The federal government shutdown is now the longest in U.S. history. New reports over the weekend indicate an increasing (yes, ever-increasing) level of concern about the possibility that President Trump is or has been actively working to advance the interests of Russia to the detriment of the United States. At the very least, it is inarguable that Trump has taken
unusual unprecedented steps to hide the details of all of his discussions with Russian President Vladimir Putin from even his most senior staff. As even a child understands, if you have nothing to hide, you don’t go to extreme lengths to, you know, hide things.
There is no hiding from the fact that Trump is causing great harm to this country and our political system. But as Greg Sargent of the Washington Post writes today in a column that is being widely shared, it’s time that Americans take a deeper look at the enablers that make Trump’s actions possible:
Two new blockbuster scoops about President Trump’s relations with Russia — combined with fresh signs that Trump will drag out the government shutdown indefinitely — should renew our focus on the quiet but critical role that Mitch McConnell has played in enabling the damage that Trump is doing to the country on so many fronts…
…In much discussion of all these matters, there is a terrible rhetorical habit of treating GOP conduct toward Trump as mere passive acquiescence. In fact, this is better seen as an active enabling, on one front after another. And we are likely to learn much more about just how damaging this has been soon enough. [Pols emphasis]
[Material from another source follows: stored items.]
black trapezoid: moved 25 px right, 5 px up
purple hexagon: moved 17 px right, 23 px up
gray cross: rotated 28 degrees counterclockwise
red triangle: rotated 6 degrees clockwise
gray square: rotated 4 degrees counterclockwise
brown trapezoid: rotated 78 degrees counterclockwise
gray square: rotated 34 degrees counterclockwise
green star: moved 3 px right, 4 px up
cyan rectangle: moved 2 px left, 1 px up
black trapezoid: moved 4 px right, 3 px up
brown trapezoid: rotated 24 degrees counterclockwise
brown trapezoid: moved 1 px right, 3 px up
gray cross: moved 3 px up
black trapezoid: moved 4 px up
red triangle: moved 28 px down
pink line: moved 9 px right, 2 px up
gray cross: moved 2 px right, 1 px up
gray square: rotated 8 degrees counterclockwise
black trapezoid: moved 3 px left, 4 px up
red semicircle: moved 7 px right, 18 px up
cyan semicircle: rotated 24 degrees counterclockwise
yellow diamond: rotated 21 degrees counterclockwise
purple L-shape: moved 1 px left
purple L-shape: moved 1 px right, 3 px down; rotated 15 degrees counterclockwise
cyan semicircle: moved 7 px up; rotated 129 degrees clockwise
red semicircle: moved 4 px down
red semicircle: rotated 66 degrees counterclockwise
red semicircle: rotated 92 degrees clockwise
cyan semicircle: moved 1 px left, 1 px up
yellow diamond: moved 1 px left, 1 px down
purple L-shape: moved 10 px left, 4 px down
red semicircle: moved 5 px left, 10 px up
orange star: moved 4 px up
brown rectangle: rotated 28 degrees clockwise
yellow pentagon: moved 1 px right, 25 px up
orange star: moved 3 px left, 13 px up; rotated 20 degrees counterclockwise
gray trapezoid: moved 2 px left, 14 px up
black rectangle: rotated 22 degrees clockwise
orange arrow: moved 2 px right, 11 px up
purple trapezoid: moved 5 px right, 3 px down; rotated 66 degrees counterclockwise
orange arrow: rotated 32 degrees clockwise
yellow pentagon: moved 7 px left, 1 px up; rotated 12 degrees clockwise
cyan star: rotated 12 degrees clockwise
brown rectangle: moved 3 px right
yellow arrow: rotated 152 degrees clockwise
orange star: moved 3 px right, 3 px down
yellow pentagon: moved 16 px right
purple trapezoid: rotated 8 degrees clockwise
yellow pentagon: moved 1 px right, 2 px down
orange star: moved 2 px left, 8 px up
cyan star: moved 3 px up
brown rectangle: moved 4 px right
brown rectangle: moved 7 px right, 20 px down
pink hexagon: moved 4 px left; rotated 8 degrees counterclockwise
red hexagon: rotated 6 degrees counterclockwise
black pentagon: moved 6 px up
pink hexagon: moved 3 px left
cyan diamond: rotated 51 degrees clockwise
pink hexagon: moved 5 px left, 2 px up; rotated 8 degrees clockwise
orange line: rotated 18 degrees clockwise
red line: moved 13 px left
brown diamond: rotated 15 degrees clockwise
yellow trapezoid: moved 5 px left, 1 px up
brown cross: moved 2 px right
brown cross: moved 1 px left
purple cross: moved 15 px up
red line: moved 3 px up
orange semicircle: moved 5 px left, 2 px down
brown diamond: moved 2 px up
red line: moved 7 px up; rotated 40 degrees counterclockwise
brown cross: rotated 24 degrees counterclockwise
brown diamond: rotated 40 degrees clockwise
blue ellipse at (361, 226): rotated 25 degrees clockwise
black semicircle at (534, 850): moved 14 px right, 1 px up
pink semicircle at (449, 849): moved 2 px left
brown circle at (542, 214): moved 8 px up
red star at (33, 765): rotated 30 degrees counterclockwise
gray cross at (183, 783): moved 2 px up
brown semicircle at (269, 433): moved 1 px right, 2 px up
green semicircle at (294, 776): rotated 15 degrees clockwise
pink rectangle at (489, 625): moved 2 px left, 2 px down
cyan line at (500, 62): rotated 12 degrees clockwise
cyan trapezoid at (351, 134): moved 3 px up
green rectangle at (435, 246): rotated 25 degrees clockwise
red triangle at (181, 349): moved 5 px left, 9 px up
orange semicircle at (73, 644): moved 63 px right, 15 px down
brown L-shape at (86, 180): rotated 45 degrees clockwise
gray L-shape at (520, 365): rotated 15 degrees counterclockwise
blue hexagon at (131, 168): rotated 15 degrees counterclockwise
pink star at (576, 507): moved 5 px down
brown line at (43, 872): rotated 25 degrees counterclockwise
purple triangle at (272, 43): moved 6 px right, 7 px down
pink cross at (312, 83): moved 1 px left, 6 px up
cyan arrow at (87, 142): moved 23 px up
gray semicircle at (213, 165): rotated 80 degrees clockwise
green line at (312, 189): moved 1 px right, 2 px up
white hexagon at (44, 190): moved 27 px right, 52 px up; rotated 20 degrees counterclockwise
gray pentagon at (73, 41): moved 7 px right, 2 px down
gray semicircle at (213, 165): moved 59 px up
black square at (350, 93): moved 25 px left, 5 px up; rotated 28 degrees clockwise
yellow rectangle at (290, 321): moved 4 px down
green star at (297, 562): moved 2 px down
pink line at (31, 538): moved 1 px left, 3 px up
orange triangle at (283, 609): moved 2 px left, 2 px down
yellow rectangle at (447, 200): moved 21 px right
Republican leadership in Congress doesn’t appear to know how to deal with any of this, so they have ended up doing nothing. You might as well just change the Republican Party logo from an elephant to a “¯\_(ツ)_/¯ ” emoji.
Senate Majority Leader Mitch McConnell wasn’t in Washington D.C. on Friday, the first day that federal employees missed a regular paycheck. Neither was Colorado Republican Sen. Cory Gardner — he was at the stock show in Denver instead.
Republicans have lost the messaging battle over the government shutdown — which is no surprise given that President Trump has repeatedly said that he would own the shutdown himself. Even Trump’s once-loyal base of white, working-class voters is starting to slip away. Yet Senate Republican leadership, which includes both McConnell and Gardner, won’t act.
Sure, Gardner will say that he wants the shutdown to end, but he won’t do anything about it. Officials from Colorado’s Congressional delegation, including Sen. Michael Bennet (D-Denver), were at Denver International Airport today to talk about the shutdown and proposals to get the government up and running — proposals that Republican leadership won’t even consider because Trump demands a big wall. If Gardner was at DIA on Monday, it was because he was flying somewhere else.
Responding to someone like President Trump with inaction is absolutely the same as enabling him. If and when Trump falls, his enablers will go right along with him.